Speedup is maintained at a cost of increasing resource utilization. For the considered cases, BRAMs, which are used to implement the various FIFOs and RAMs of stage 1, is the fastest growing resource. This could pose a challenge to maintain performance at even higher n values. However, this issue can potentially be resolved by complementing the BRAM capacity with a dedicated external memory bank, as is commonly included in modern reconfigurable computer platforms [19, 20] . A study of the impact of external memory on the performance of the proposed architecture is future work. An advantage of our proposed architecture is that all the required memories behave as FIFOs. Thus, their accesses patterns are predictable and (as part of future work) we can use this information to device a buffering scheme that hides the latency of accessing the external memories.
The increase in user logic (Slices, LUTs) in higher n can be circumvented by using shallower systolic arrays (smaller d SA ), which still maintain competitive speedups. For example, although not shown in the table, for n = 13 speedups of 30× and 45× were obtained by using d SA values of 64 and 128.
Stage 2.
As explained in Section 2.2, our algorithm uses a base X i computed in Stage 1 to determine a set of equivalence classes D/≡ Xi from the original set of ntuples. The equivalence classes are then used to compute an interpolating polynomial using (3) . A greater number of variables in the chosen X i and a high variability among the ntuples translates to larger cardinalities of D/≡ Xi . The greater the cardinality of D/≡ Xi the higher the number of binomials computed by (3) , which constitutes the bulk of computation for Stage 2.
The timing results shown in Table 6 support the previous statements. The sets of 100 n-tuples from Stage 1 along with bases of 2 to 4 variables were input to Stage 2. Observe that since the data sets were randomly generated there was high variability in the sets of n-tuples, which resulted in similar D/≡ Xi cardinalities (column Class Reps) and run times (columns t F and t C ) for the various sizes of n (for a given number of variables in the chosen basis). The FPGA implementation achieves speedups of 16× to 25×, which mostly increase with n. The moderate increment in speedup as n increases is attributed to the increased benefit of parallelism for the generation of binomials, and the comparison and addition of monomials.

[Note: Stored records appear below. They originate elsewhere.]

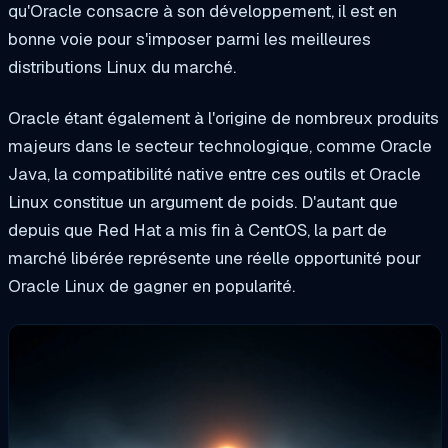
qu'Oracle consacre à son développement, il est en
bonne voie pour s'imposer parmi les meilleures
distributions Linux du marché.
Oracle étant également à l'origine de nombreux produits
majeurs dans le secteur technologique, comme Oracle
Java, la compatibilité native entre ces outils et Oracle
Linux constitue un argument de poids. D'autant que
depuis que Red Hat a mis fin à CentOS, la part de
marché libérée représente une réelle opportunité pour
Oracle Linux de gagner en popularité.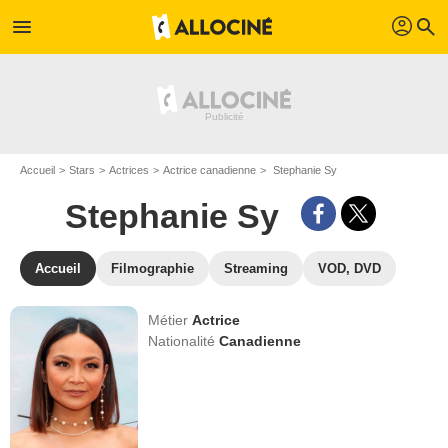
profil
menu
search
Accueil
Stars
Actrices
Actrice canadienne
Stephanie Sy
Stephanie Sy
Accueil
Filmographie
Streaming
VOD, DVD
Métier
Actrice
Nationalité
Canadienne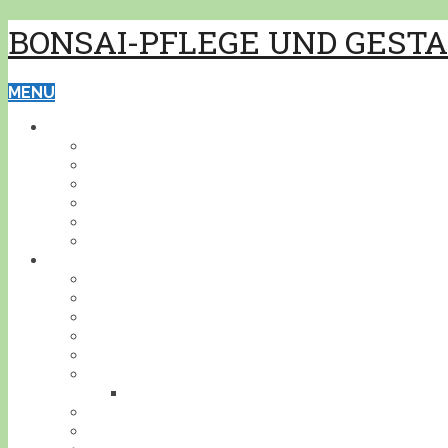
BONSAI-PFLEGE UND GEST
MENU
GRUNDWISSEN
PFLEGE
GESTALTUNG
BONSAISCHALEN
PFLANZEN BESTIMMEN
PFLANZENSCHUTZ
WERKZEUG
BONSAI
INDOOR
KALTHAUS
OUTDOOR
AKZENTPFLANZEN
GESTALTUNGSBEISPIELE
DEIN BONSAI!
STELLE DEINEN BONSAI VOR
BONSAIJAHR
BONSAIGEDANKEN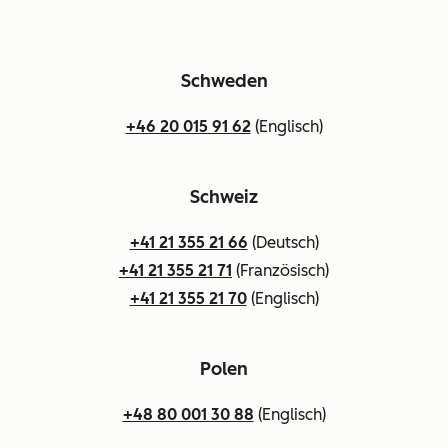
Schweden
+46 20 015 91 62
(Englisch)
Schweiz
+41 21 355 21 66
(Deutsch)
+41 21 355 21 71
(Französisch)
+41 21 355 21 70
(Englisch)
Polen
+48 80 001 30 88
(Englisch)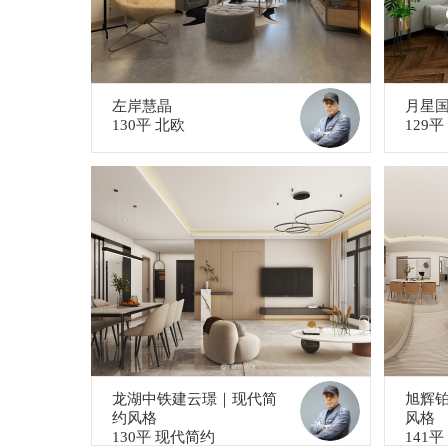
左岸慧晶
月星
130平 北欧
129
龙湖中铁建云璟｜现代简
旭辉
约风格
风格
130平 现代简约
141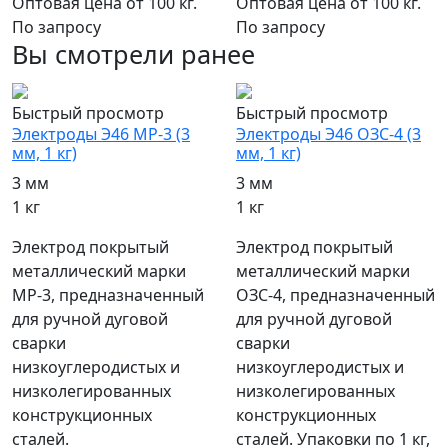
Оптовая цена от 100 кг.
Оптовая цена от 100 кг.
По запросу
По запросу
Вы смотрели ранее
Быстрый просмотр
Быстрый просмотр
Электроды Э46 МР-3 (3
Электроды Э46 ОЗС-4 (3
мм, 1 кг)
мм, 1 кг)
3 мм
3 мм
1 кг
1 кг
Электрод покрытый
Электрод покрытый
металлический марки
металлический марки
МР-3, предназначенный
ОЗС-4, предназначенный
для ручной дуговой
для ручной дуговой
сварки
сварки
низкоуглеродистых и
низкоуглеродистых и
низколегированных
низколегированных
конструкционных
конструкционных
сталей.
сталей. Упаковки по 1 кг,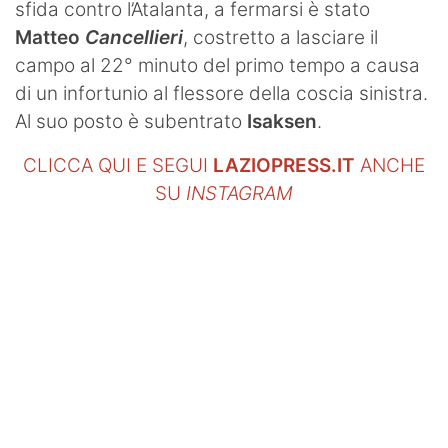
sfida contro l’Atalanta, a fermarsi è stato
Matteo
Cancellieri
, costretto a lasciare il
campo al 22° minuto del primo tempo a causa
di un infortunio al flessore della coscia sinistra.
Al suo posto è subentrato
Isaksen
.
CLICCA QUI E SEGUI
LAZIOPRESS.IT
ANCHE
SU
INSTAGRAM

Resource utilization distribution in Stage 2 is roughly uniform between the user logic, that is, Slices, and BRAMs. Furthermore, the increment in resource utilization for increasing values of n and numbers of variables in the basis is quite moderate, for example, the percentage of slices goes from 8.69% for n = 8 to 12.87% for n = 13.
Conclusion
This paper presents a new methodology based on Lagrange interpolation with two important properties: (1) it identifies redundant variables and generates polynomials containing only nonredundant variables, and (2) it computes exclusively on a reduced data set. The analysis of the methodology for its hardware implementation led us to the identification of several reduction tasks which were generalized to a simple algorithm. The generalized algorithm can be efficiently mapped to a systolic array in which each processing cell implements a pair of binary operations between an incoming and a stored value. The tasks of Boolean cover, distinctness, and multivariate polynomial addition were implemented and served as building blocks to the rest of the application. The FPGA implementation of the reduction operations and the complete application achieved speedups of up to 172× and 67×, respectively, as compared to software implementations run on a contemporary CPU, with moderate resource utilization.